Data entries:
'''
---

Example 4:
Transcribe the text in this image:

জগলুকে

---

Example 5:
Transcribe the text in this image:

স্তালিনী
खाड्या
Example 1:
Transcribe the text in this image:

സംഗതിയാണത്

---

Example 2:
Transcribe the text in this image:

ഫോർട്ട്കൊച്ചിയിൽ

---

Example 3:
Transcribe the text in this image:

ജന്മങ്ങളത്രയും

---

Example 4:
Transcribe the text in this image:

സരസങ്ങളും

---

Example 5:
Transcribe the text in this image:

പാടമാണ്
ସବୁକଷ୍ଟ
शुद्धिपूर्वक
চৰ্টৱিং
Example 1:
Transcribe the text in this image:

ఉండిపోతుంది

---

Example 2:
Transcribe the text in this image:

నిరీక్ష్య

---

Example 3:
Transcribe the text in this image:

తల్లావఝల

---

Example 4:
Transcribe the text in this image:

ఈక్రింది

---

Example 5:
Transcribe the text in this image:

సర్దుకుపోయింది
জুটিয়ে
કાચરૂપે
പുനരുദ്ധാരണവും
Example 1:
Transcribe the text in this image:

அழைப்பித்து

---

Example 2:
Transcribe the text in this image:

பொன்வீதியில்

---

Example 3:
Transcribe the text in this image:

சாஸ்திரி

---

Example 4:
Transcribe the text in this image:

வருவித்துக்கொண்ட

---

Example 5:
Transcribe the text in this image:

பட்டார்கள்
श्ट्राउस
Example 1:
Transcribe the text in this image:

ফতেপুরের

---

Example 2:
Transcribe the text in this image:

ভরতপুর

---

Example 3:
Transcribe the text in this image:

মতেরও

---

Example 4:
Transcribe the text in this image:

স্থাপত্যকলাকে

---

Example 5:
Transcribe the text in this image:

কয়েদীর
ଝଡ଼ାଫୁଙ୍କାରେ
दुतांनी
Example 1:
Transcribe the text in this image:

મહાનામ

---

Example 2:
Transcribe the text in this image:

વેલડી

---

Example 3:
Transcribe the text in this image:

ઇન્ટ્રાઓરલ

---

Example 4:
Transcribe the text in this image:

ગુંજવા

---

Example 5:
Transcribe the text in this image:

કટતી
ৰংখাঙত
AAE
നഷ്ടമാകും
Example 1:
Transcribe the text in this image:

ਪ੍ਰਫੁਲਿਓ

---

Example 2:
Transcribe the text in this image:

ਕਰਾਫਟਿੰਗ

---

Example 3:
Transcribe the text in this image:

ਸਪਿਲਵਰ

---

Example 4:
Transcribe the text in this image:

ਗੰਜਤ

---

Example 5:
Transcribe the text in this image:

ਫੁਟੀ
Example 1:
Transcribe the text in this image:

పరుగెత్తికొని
'''
> [WHAT IS NEEDED]
All of the lines above need to be given again exactly.

> [ANSWER SPACE]
---

Example 4:
Transcribe the text in this image:

জগলুকে

---

Example 5:
Transcribe the text in this image:

স্তালিনী
खाड्या
Example 1:
Transcribe the text in this image:

സംഗതിയാണത്

---

Example 2:
Transcribe the text in this image:

ഫോർട്ട്കൊച്ചിയിൽ

---

Example 3:
Transcribe the text in this image:

ജന്മങ്ങളത്രയും

---

Example 4:
Transcribe the text in this image:

സരസങ്ങളും

---

Example 5:
Transcribe the text in this image:

പാടമാണ്
ସବୁକଷ୍ଟ
शुद्धिपूर्वक
চৰ্টৱিং
Example 1:
Transcribe the text in this image:

ఉండిపోతుంది

---

Example 2:
Transcribe the text in this image:

నిరీక్ష్య

---

Example 3:
Transcribe the text in this image:

తల్లావఝల

---

Example 4:
Transcribe the text in this image:

ఈక్రింది

---

Example 5:
Transcribe the text in this image:

సర్దుకుపోయింది
জুটিয়ে
કાચરૂપે
പുനരുദ്ധാരണവും
Example 1:
Transcribe the text in this image:

அழைப்பித்து

---

Example 2:
Transcribe the text in this image:

பொன்வீதியில்

---

Example 3:
Transcribe the text in this image:

சாஸ்திரி

---

Example 4:
Transcribe the text in this image:

வருவித்துக்கொண்ட

---

Example 5:
Transcribe the text in this image:

பட்டார்கள்
श्ट्राउस
Example 1:
Transcribe the text in this image:

ফতেপুরের

---

Example 2:
Transcribe the text in this image:

ভরতপুর

---

Example 3:
Transcribe the text in this image:

মতেরও

---

Example 4:
Transcribe the text in this image:

স্থাপত্যকলাকে

---

Example 5:
Transcribe the text in this image:

কয়েদীর
ଝଡ଼ାଫୁଙ୍କାରେ
दुतांनी
Example 1:
Transcribe the text in this image:

મહાનામ

---

Example 2:
Transcribe the text in this image:

વેલડી

---

Example 3:
Transcribe the text in this image:

ઇન્ટ્રાઓરલ

---

Example 4:
Transcribe the text in this image:

ગુંજવા

---

Example 5:
Transcribe the text in this image:

કટતી
ৰংখাঙত
AAE
നഷ്ടമാകും
Example 1:
Transcribe the text in this image:

ਪ੍ਰਫੁਲਿਓ

---

Example 2:
Transcribe the text in this image:

ਕਰਾਫਟਿੰਗ

---

Example 3:
Transcribe the text in this image:

ਸਪਿਲਵਰ

---

Example 4:
Transcribe the text in this image:

ਗੰਜਤ

---

Example 5:
Transcribe the text in this image:

ਫੁਟੀ
Example 1:
Transcribe the text in this image:

పరుగెత్తికొని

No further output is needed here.